I need some help with the problem.

A shell is shot with an initial velocity v0 of 20 m/s, at an angle of 60 degrees with the horizontal. At the top of the trajectory, the shell explodeds into two fragments of equal mass. One fragment, whose speed immediately after the explosion is zero, falls vertically. How far from the gun does the other fragment land, assuming that the terrain is level and the air drag is negligible


First, I labled three parts of the trajectory.

1. At the initial position

K= (1/2) m * v^2
U = 0

2. At the max height of the trajectory

K = (1/2) (m/2) * v^2 ----> Because the shell exploded in half
U = (m/2) * g * h

3. At the end of the the trajectory

K = 0
U = 0


Then using the conservation of energy from points 1 to 2 I found the velocity at point 2 to be 22.36 m/s.
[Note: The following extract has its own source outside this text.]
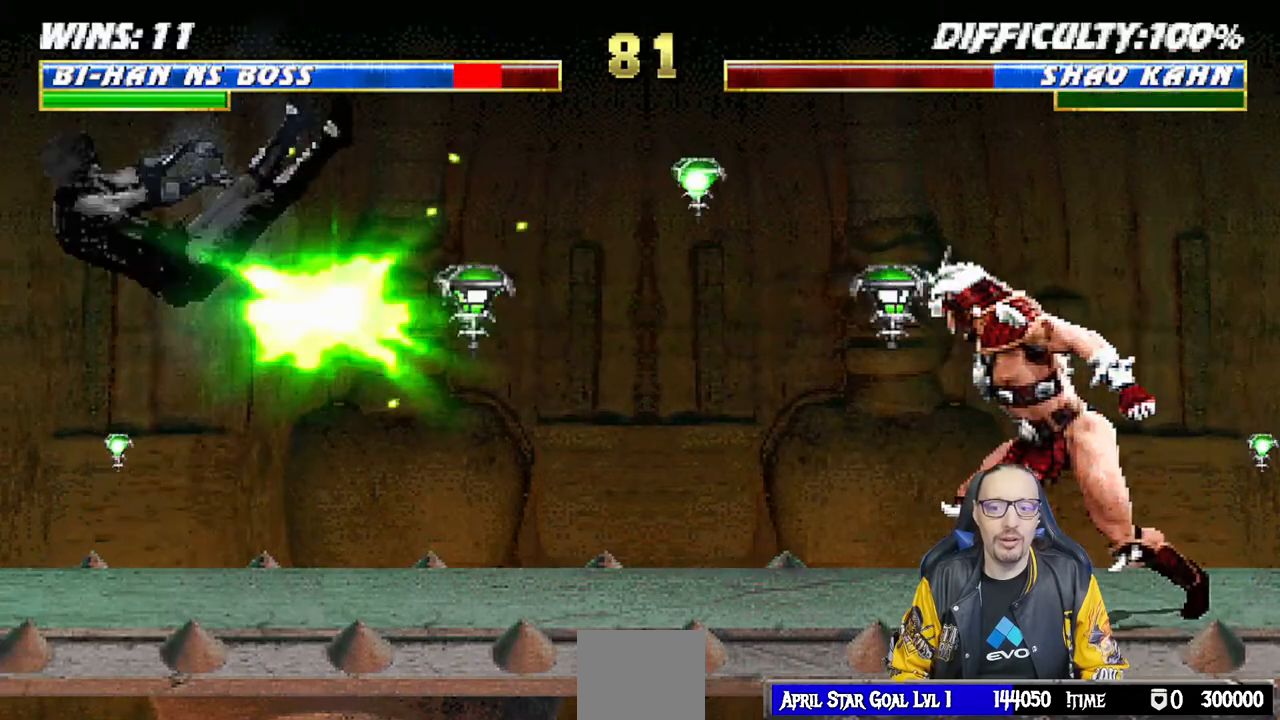
{"buttons": [], "left_stick": "center", "right_stick": "center", "events": []}
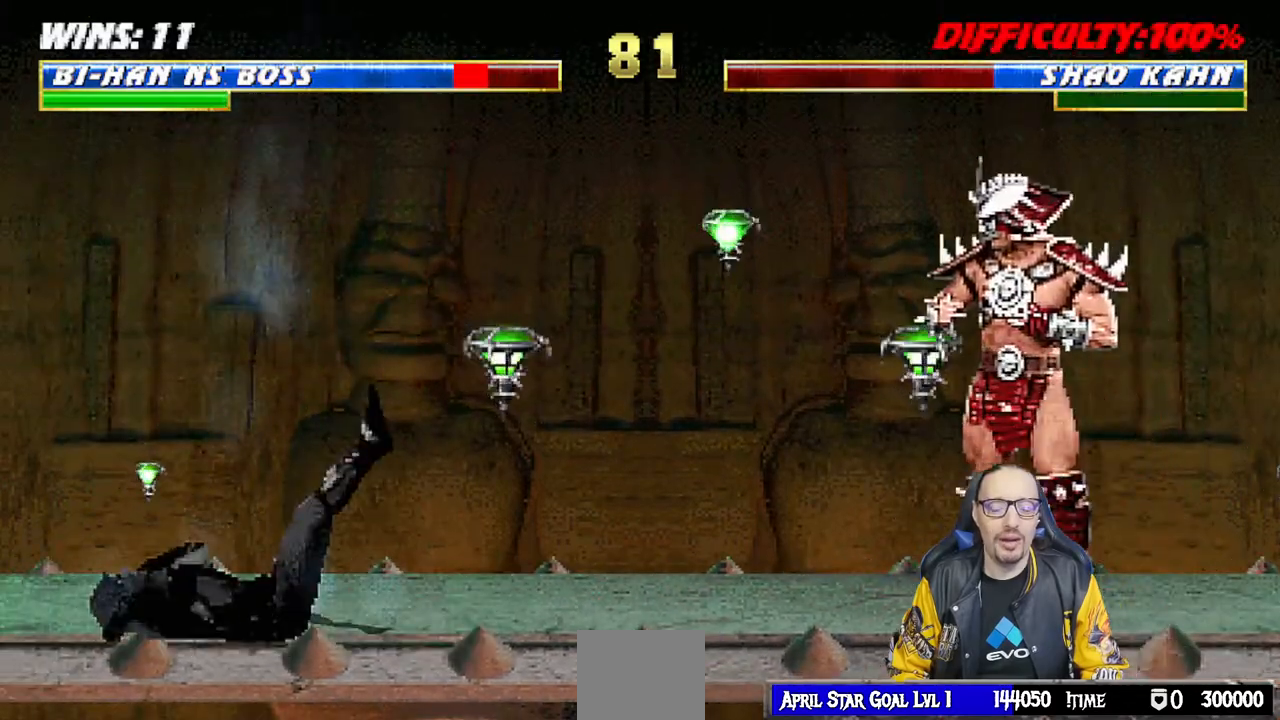
{"buttons": ["TRIANGLE"], "left_stick": "center", "right_stick": "center", "events": [[83, "DPAD_LEFT", "down"], [83, "DPAD_UP", "down"], [83, "L1", "down"], [233, "TRIANGLE", "down"], [283, "DPAD_LEFT", "up"], [317, "DPAD_UP", "up"], [333, "TRIANGLE", "up"], [350, "L1", "up"], [400, "TRIANGLE", "down"]]}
Now I have to finish the problem and find the total distance traveled. Can someone check my work up to now and give me some advice on how to find the total distance.

 

[Ba]

the kinetic energy does not equal 0 at the end of the trajectory unless you are willing to calculate the work done by the Earth in slowing the piece to rest. Consider the moment that it touches the earth, not the impact.

 

[cb]

True, but now I still have to solve for the total distance traveled.

I was thinking about finding the height with the equation h= v0^2* sin^2(alpha) / (2*g). But since the mass is cut in half, will that make the equation invalid?

If that is true I can find the distance for the first half. But I'm not sure how I would find the distance for the second half.

 

[Soveraign]

Use conservation of momentum to find out the new velocity of the half of the shell still moving horizontally. Keep in mind you started out with some P=Mv (where v is the horizontal component of the velocity). Now you have P = mv1 + mv2, where m = M/2. P must be the same in both situations and you already know v1 is zero (at the instant of the explosion). Find v2.

So now you have the new velocity of the shell piece and, treating this now as a typical projectile motion problem, you should be able to find the additional distance traveled.